Отведя ее к вратам Иерусалима, он вставал перед ней на пути и снова взирал на нее, на то, как она скорбно брела — вся в потеках той жаркой крови, что капала на нее, истекая из открытых ран ее горячо любимого Чада, — как она была покинута и насильственно лишена всей своей радости. Тогда, внутри себя, он приветствовал ее сердечным поклоном еще раз со словами: «Eya ergo, advocata nostra, etc.»[80][81], полагая, что ей нужно воспрянуть, ибо она — всех нас преблагая Заступница. И он ее умолял, чтобы в любви, начертанной на ее страждущем лике, она обратила к нему свой исполненный милосердия взор и позволила ему с любовью воззреть на дражайшего Сына, [сущего] в бедственном положении, как того требует молитвенный призыв.
Третий же сокровенный поклон до земли он сотворил перед дверью дома святой Анны, ее матери, куда она была отведена в своем горе. Сие сделал он, благодаря и вверяя себя ее милосердию и материнской сладостности, с благоговейными словами: «О clemens, о pia, о dulcis virgo Maria!»[82][83], и умоляя ее, чтобы она приняла его бедствующую душу в последнем пути, была бы ее защитницей от злобных врагов и провожатой через небесные врата в вечное блаженство.
Глава XIV
О полезной добродетели, именуемой молчанием
В своем сокровенном Служитель испытывал влечение к тому, чтобы прийти к доброму умиротворению своего сердца. И он полагал, что для этого ему потребно молчание. Посему он так хранил свои уста, что в течение целых XXX лет ни разу не нарушил молчания за трапезой, за исключением одного только случая: оно его оставило, когда он вкупе со многими братьями направлялся с капитула[84] и они вкушали на корабле.

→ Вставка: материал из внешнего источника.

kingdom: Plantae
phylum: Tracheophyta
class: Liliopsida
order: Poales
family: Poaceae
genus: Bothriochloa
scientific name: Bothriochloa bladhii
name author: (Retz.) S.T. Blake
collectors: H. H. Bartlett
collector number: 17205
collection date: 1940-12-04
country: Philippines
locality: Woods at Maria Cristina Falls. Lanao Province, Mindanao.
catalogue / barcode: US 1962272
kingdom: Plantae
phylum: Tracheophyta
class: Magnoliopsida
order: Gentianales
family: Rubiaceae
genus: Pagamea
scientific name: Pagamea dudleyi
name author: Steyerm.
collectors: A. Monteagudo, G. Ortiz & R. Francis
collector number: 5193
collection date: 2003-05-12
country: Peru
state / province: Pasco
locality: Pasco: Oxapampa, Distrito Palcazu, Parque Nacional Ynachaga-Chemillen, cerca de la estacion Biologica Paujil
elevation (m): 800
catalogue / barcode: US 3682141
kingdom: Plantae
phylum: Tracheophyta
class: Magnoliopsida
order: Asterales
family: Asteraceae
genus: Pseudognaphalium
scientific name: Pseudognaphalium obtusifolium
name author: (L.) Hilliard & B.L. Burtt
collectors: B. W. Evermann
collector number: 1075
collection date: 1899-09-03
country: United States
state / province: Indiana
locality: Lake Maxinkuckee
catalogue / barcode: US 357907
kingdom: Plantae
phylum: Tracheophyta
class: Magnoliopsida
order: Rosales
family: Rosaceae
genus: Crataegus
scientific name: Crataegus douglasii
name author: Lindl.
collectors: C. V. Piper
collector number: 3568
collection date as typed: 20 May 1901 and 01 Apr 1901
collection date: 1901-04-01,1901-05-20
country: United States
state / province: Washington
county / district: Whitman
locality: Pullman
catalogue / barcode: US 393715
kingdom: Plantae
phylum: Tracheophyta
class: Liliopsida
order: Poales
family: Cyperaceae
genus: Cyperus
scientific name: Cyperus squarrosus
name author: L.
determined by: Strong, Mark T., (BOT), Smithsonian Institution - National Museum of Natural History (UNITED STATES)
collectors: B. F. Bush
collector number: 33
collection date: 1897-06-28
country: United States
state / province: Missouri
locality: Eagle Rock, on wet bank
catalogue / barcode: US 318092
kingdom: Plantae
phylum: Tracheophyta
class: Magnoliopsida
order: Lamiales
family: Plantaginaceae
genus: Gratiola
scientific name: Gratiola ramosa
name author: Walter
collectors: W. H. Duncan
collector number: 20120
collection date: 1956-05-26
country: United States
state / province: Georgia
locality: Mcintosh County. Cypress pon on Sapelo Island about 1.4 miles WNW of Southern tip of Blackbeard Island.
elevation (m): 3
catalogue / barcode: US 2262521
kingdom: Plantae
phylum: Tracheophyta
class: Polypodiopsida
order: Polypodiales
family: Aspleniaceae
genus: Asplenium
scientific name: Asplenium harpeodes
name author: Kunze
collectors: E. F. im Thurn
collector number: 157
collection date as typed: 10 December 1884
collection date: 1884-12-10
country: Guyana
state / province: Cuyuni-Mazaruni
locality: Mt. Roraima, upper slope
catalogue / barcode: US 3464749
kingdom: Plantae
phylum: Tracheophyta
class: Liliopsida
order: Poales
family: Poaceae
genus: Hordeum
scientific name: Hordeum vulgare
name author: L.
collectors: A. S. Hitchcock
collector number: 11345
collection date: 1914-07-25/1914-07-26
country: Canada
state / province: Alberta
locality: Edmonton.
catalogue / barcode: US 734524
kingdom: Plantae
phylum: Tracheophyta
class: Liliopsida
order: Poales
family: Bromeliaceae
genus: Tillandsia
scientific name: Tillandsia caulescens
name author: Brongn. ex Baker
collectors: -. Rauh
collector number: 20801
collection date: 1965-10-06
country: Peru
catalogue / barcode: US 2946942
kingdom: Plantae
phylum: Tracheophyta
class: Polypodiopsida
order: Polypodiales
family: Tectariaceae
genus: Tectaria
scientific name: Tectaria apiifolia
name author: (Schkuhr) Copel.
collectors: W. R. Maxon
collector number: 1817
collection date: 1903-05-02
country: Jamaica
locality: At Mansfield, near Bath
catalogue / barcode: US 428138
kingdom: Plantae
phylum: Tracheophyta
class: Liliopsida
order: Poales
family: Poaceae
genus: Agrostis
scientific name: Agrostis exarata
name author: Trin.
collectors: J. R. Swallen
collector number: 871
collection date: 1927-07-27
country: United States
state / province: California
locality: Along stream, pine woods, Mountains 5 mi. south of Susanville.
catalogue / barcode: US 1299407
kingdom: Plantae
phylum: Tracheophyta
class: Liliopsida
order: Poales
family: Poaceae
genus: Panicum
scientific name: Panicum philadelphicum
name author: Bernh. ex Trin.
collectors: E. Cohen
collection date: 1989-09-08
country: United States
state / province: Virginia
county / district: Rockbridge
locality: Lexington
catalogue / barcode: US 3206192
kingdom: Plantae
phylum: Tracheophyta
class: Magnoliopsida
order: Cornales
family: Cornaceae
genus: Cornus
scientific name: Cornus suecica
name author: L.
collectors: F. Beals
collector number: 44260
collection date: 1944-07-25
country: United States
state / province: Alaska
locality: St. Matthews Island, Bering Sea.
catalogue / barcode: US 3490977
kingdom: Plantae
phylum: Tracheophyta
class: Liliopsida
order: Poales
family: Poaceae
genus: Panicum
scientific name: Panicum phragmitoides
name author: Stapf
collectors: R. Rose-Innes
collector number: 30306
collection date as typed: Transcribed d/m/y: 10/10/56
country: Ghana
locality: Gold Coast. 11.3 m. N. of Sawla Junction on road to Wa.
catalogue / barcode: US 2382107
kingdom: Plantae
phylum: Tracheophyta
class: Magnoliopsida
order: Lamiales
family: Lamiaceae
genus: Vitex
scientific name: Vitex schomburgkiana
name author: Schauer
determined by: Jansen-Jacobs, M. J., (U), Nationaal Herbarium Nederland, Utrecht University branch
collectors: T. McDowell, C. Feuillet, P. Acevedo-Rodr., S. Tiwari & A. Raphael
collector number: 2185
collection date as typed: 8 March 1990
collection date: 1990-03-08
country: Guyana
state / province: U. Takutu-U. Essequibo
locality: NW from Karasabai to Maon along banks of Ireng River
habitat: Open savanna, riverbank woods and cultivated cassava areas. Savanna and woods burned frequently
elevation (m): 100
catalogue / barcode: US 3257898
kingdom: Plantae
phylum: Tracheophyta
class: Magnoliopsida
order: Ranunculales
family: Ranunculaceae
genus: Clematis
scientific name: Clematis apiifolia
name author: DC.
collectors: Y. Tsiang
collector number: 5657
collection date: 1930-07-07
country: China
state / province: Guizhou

Дабы лучше обуздать свой язык и не слишком много болтать, он в своем размышлении обращался к трем учителям, без особого разрешения которых не желал говорить. То были милые святые: отец наш святой Доминик, святой Арсений и святой Бернард[85]. Собираясь открыть уста, он переходил в своем размышлении от одного к другому и, испрашивая позволения, говорил: «Jube domine benedicere!»[86][87] Коль скоро речь должна была прозвучать в надлежащее время и в подобающем месте, он получал соизволение от первого учителя. Если для речи не было внешнего повода, он получал позволение от второго. Если же она его внутренне не стесняла, то он имел, казалось ему, разрешение всех троих и только тогда заговаривал. Ну, а если этого не было, то он полагал, что ему лучше бы помолчать.
Когда его вызывали к воротам, он усердствовал в четырех вещах: во-первых, чтобы по-доброму принять каждого человека, затем, поскорей уладить с ним всякое дело, в-третьих, чтобы отпустить [его] утешенным, в-четвертых, чтобы вернуться к себе несмущенным.